Ahmed Mohamed – Oui, mais il faut nuancer profondément. L’opposition capable de discernement, de retenue et de sens historique existe potentiellement, mais elle est extrêmement fragilisée dans le contexte actuel, notamment par l’explosion des réseaux sociaux et le flux permanent d’opinions contradictoires. En effet, les réseaux sociaux donnent la parole à tous, y compris à ceux qui n’ont aucune légitimité politique ou morale, amplifient les discordances internes à l’opposition, et rendent visible toute division, maladresse ou contradiction. Par voie de conséquence, aujourd’hui, même des messages réfléchis et stratégiques se perdent dans le flot de polémiques, rumeurs et surenchères, ce qui donne l’impression que l’opposition est désorganisée ou incohérente. Certains leaders ou cadres de l’opposition réfléchissent à long terme et cherchent à concilier contestations et propositions.
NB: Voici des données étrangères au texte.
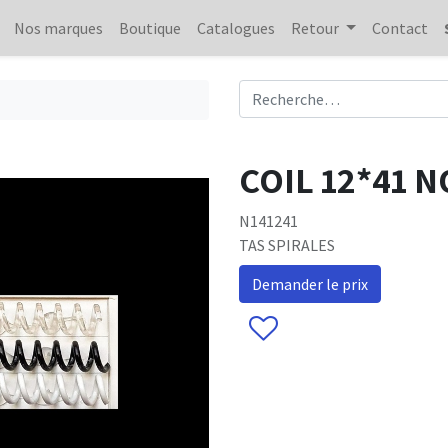
Nos marques
Boutique
Catalogues
Retour
Contact
COIL 12*41 
N141241
TAS SPIRALES
Demander le prix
La difficulté est que ces voix rationnelles se noient dans le vacarme, et que la perception publique privilégie souvent le spectaculaire ou le conflictuel. Le « bavardage » permanent des réseaux sociaux impose des contraintes, les rumeurs se propagent plus vite que la vérité. En conséquence, une opposition qui se respecte peut sembler silencieuse ou divisée, alors qu’elle prépare un positionnement réfléchi.
Masiwa- Vous croyez encore à la communauté internationale qui n’a pu rien faire contre le hold-up électoral de janvier 2024 ?
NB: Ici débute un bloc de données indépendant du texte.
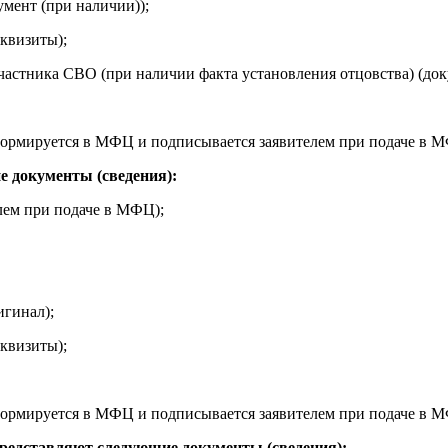
умент (при наличии));
квизиты);
частника СВО (при наличии факта установления отцовства) (док
(формируется в МФЦ и подписывается заявителем при подаче в 
е документы (сведения):
лем при подаче в МФЦ);
игинал);
квизиты);
(формируется в МФЦ и подписывается заявителем при подаче в 
представляют следующие документы (сведения):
Ahmed Mohamed – La communauté internationale, disons l’UA, l’UE, les nations-unies ou certains partenaires bilatéraux, a été spectatrice du hold-up électoral de janvier 2024. Malheureusement, elle n’a pas empêché la manipulation des résultats, n’a pas sanctionné les irrégularités, et ses interventions ont été faiblement visibles ou inefficaces. A vrai dire pour une grande partie de l’opinion et de l’opposition, cette communauté est perçue comme inefficace, voire complice par inaction. Depuis l’avènement de l’accord-cadre en 2001, cette communauté internationale n’a jamais imposé de garde-fous efficaces. Du coup, les actes de 2024 montrent qu’aucune pression significative n’a été exercée sur le pouvoir. C’est désolant. Contrairement aux rumeurs, notre refus de participer à une quelconque assise n’est pas un rejet de l’international. C’est plutôt une mise en garde, un signal que le cadre proposé n’est pas crédible sans garanties réelles. L’opposition exige une supervision effective et contraignante, capable de sanctionner les violations et de garantir le respect des accords passés. Sans cela, toute initiative pourrait servir à masquer une normalisation du pouvoir de fait. La communauté internationale, pour redevenir crédible, aux yeux de l’opposition, devrait dénoncer, voire sanctionner les violations constatées, garantir un cadre véritablement inclusif, mettre en œuvre des mécanismes de contrôle opérationnels, et pas seulement symboliques.